/ Petzl I.D. in winter

This topic has been archived, and won't accept reply postings.
weeeck42 - on 17 Dec 2012
Looking to see if anyone has used a Petzl ID in the mountains in winter and too see if there were any issues with them.I was thinking about the effect of frozen ropes, ice and snow on the operation of the ID. Thanks for all your help with this topic.
Jon Wickham - on 17 Dec 2012
In reply to weeeck42: Speak to Dave Ellis at Lyon Equipment. He is their Work and Rescue Sales guy, and in a team. http://www.lyon.co.uk/workandrescue/contact-lyon-work-a-rescue.html
The Ex-Engineer - on 17 Dec 2012
In reply to weeeck42: For personal climbing, even guiding an ID would be massive overkill but even for Mountain Rescue or professional use (e.g. filming) I'd have thought that a Petzl Rig http://www.petzl.com/en/pro/self-braking-descenders-0/rig being smaller and 150g lighter but still rated to 200kg would have been a better option than the ID.
richprideaux - on 17 Dec 2012
In reply to The Ex-Engineer:

MRTs tend to work to a higher 'rescue load' - 250/300kgs.
muppetfilter - on 17 Dec 2012
In reply to weeeck42: I used on workng in Dundee a few years ago at -14 and I couldn''t feel my hands, other than that quite a big lump of metal to carry when you consider the other options out there.
Slugain Howff - on 17 Dec 2012
In reply to muppetfilter:

What are you going to use it for and why have you chosen an ID?
An ID forms the basis of our team winter or summer steep ground rig up. It works well but training to optimise its use is required.

S
roperat - on 17 Dec 2012
In reply to The Ex-Engineer:
The problem with the Rig is that it doesn't have a 'dead man's handle'- if you let go you can carry on travelling down the rope. Certainly in our team the 150g saving would make very little difference and a fail to safe system is a basic requirement.
weeeck42 - on 17 Dec 2012
In reply to Slugain Howff: the ID would only be used when lowering our stretcher. We still use an atc to ab on. We use them at work (fire service) to do rescue load lowers and thought they may work well in a mountain environment .
highclimber - on 17 Dec 2012
In reply to weeeck42: we use them in our team but they can be a bit of a pain due to the 'sweet spot' for lowering is quite narrow. they are a lot quicker than a purcell etc.

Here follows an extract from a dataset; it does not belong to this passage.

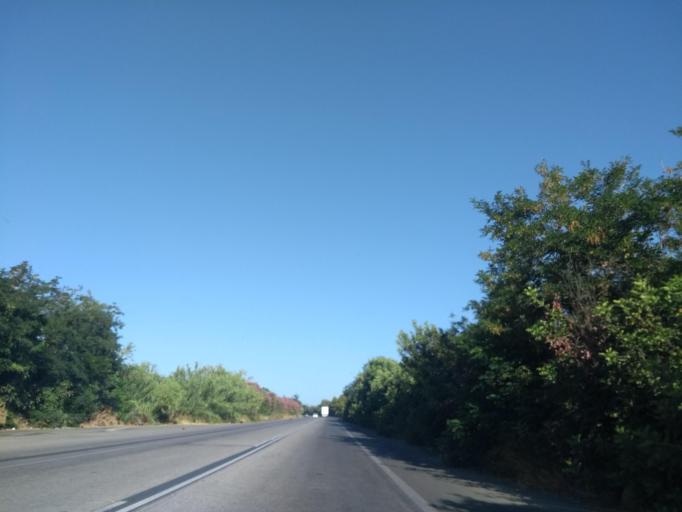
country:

I wouldn't want to use one in the mountains for personal climbing - even a Gri gri is overkill for mountaieering!
weeeck42 - on 17 Dec 2012
In reply to highclimber: I agree, the plan in the team is never to use them for personal use, only when lowering the stretcher. At present we use a tubar(think that is its correct name) backed up with a prusik and thought the ID was a better option.
Flat4matt - on 17 Dec 2012
In reply to weeeck42:

We use them on our rope access team for descending down on to injured parties etc.
Great piece of kit. Yes the sweetspot is quite narrow but when loaded with the weight of two blokes at roughly 90kg a piece you don't need that spot any bigger than it already is, extra braking is needed just incase!!
Cant see where youd benefit from it in climbing/mountaineering more than any other bit of kit mentioned really.
wheelsucker - on 17 Dec 2012
In reply to weeeck42:


In reply to weeeck42:

I use the ID for Rope Access work and recognise it is a great bit of kit. I'm also in MR and think its absolutely overkill for MR. That's not stopped many teams from adopting Rigging For Rescue and all the kit and training that entails.

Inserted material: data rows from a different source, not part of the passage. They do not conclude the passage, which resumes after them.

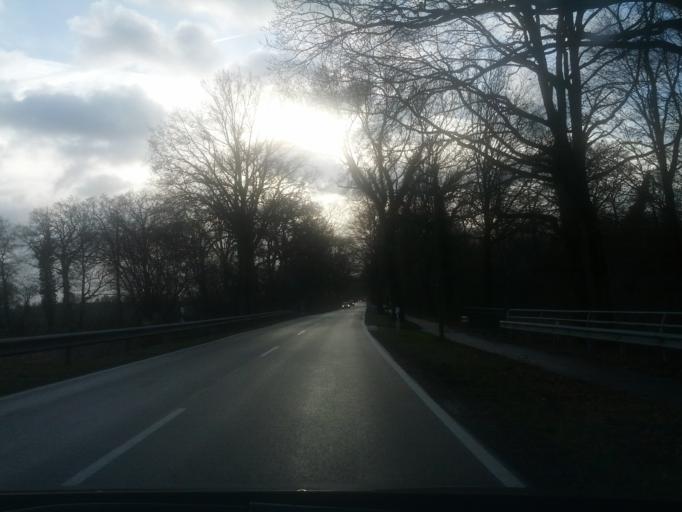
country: DE
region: Lower Saxony
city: Hamersen
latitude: 53.2468
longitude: 9.4836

It's a simple bit of kit and easy to use if you are familiar with it but I've seen too much faff and confusion when training with other teams who have adopted this.

G
Snoweider - on 18 Dec 2012
In reply to wheelsucker:
> (In reply to weeeck42)
>
>
>
> I've seen too much faff and confusion when training with other teams who have adopted this.
>
Surely thats poor training? In the context of MR, having a fail to safe option is fantastic, particularly if you have team members with varied levels of expertise/experience.

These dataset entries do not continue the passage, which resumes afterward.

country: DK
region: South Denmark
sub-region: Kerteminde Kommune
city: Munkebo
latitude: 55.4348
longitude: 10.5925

We use them in our team year round for stretcher lowers. Double up for big loads and barrow boys.

Agree that the sweet spot for lowering before it locks is a bit narrow, but reassuringly so tbh.
Snoweider - on 18 Dec 2012
In reply to weeeck42:
Torridon MRT have shared some pics on their flickr page of a winter rigging workshop at this years MRCofS conference: http://www.flickr.com/photos/torridonmrt/ (Thx to Lomond MRT for sharing on FB)

IDs in full use.

This topic has been archived, and won't accept reply postings.